● TEXTE PRÉSENTÉ
====================

Par Nicolas Goldberg, responsable du pôle énergie de Terra Nova
Sous des dehors plus mainstream que naguère, le programme de Jordan Bardella en matière énergétique et climatique est en réalité un programme de casseur et non de constructeur, de soumission et non de souveraineté. Conservatisme et souverainisme ne se conjuguent pas aisément sur le sujet énergétique où l’on oublie souvent que nous dépendons aux deux tiers des énergies fossiles et qu’il en a malheureusement toujours été ainsi. Les mesures proposées nous enfermeraient dans la dépendance aux énergies fossiles, gaz et pétrole en tête. Voilà la triste vérité du parti qui caracole en tête des intentions de vote aujourd’hui.
Tout à sa stratégie de respectabilisation, le Rassemblement national a décidé d’abandonner nombre de ses combats passés en matière énergétique et climatique tant ils apparaissent aujourd’hui anachroniques : formellement, les amis de Marine Le Pen et de Jordan Bardella reconnaissent ainsi que l’Europe doit jouer un rôle dans la lutte contre le réchauffement climatique et ne souhaitent plus sortir du marché européen de l’électricité. Pertinentes ou non sur le fond, certaines de leurs propositions sont aujourd’hui marquées d’un caractère très mainstream dans le champ conservateur et parfois au-delà chez d’autres sensibilités politiques : indexer le prix de l’électricité sur ses coûts de production, mettre des limites au libre-échange, baisser la TVA sur l’énergie ou refuser la libéralisation des concessions hydrauliques… tout ceci se retrouve dans les programmes de plusieurs autres formations. Mais, comme toujours avec le RN, la respectabilité se fissure lorsqu’on examine les propositions de plus près : opposition à l’éolien et au solaire, absence d’ambition dans l’efficacité et la sobriété, opposition à l’interdiction de vente des véhicules à essence, encouragement des consommations fossiles… Certaines propositions relèvent également du « yaka fokon » (comme sur l’hydroélectrique) ou entrent en contradiction les unes avec les autres (le RN promeut ainsi le « juste échange » mais s’abstient sur l’ajustement carbone aux frontières). Inventaire…
La nostalgie d’un passé fantasmé
En matière énergétique, le RN a trouvé son slogan : « Refaire de la France un paradis énergétique ». Mais l’a-t-elle vraiment jamais été ? Encore aujourd’hui, elle dépend à 60% d’énergies fossiles importées. Si nous avons un jour pensé que la France était « souveraine » sur le plan énergétique, c’est parce que nous avions malheureusement oublié ces consommations fossiles longtemps invisibilisées car le gaz et le pétrole étaient le plus souvent accessibles et bon marché. La guerre en Ukraine nous a hélas rappelé une réalité que de nombreuses crises antérieures avaient déjà soulignée (des « chocs pétroliers » du XXe siècle à l’explosion des prix de la fin des années 2000. Est-ce un effet de la jeunesse du candidat ? Jordan Bardella semble avoir la mémoire bien courte et passe à côté des principaux enjeux. Notre facture d’importations d’énergies – essentiellement du pétrole et du gaz – est en effet colossale et représente une grande part de notre déficit commercial : 44 milliards € en solde net en 2019 pour un déficit commercial en biens de 59 milliards €, et 116 milliards € en solde net lors de la terrible année 2022 pour un déficit commercial global record de 164 milliards €. Au niveau européen, en 2022, les importations des 27 en la matière ont atteint la somme de 700 milliards €, soit presque l’équivalent du plan de relance européen de la même année (750 milliards €). Et tout cela au profit de régimes pas toujours recommandables, qu’il s’agisse d’Etats pétroliers du Moyen-Orient dont le RN dénonce régulièrement la contribution au financement des mouvements islamistes ou encore de la Russie avec laquelle plusieurs membres du RN entretiennent toujours des relations très cordiales.

====================

● LISTE DES ACTIVITÉS
(A) Dans le texte sur le programme énergétique du RN, recopiez tout ce qui va de « Par Nicolas Goldberg, responsable » jusqu'à « de vote aujourd’hui. », en substituant « hydrocarbures » à « énergies fossiles ».
(B) D'après le texte sur le programme énergétique du RN, quel slogan ce parti a-t-il adopté en matière d'énergie ?

● DONNÉES FOURNIES
====================

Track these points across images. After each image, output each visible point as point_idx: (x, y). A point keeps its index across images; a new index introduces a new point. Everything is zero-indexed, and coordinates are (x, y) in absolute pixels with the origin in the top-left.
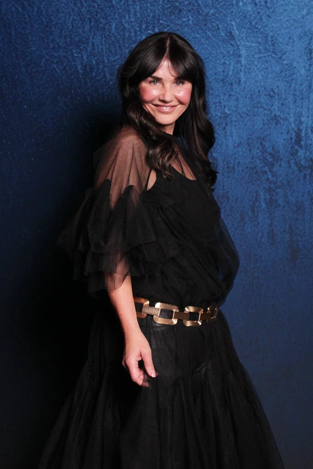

====================

● RÉPONSES PAR ACTIVITÉ
(A)
Par Nicolas Goldberg, responsable du pôle énergie de Terra Nova
Sous des dehors plus mainstream que naguère, le programme de Jordan Bardella en matière énergétique et climatique est en réalité un programme de casseur et non de constructeur, de soumission et non de souveraineté. Conservatisme et souverainisme ne se conjuguent pas aisément sur le sujet énergétique où l’on oublie souvent que nous dépendons aux deux tiers des hydrocarbures et qu’il en a malheureusement toujours été ainsi. Les mesures proposées nous enfermeraient dans la dépendance aux hydrocarbures, gaz et pétrole en tête. Voilà la triste vérité du parti qui caracole en tête des intentions de vote aujourd’hui.

(B) « Refaire de la France un paradis énergétique »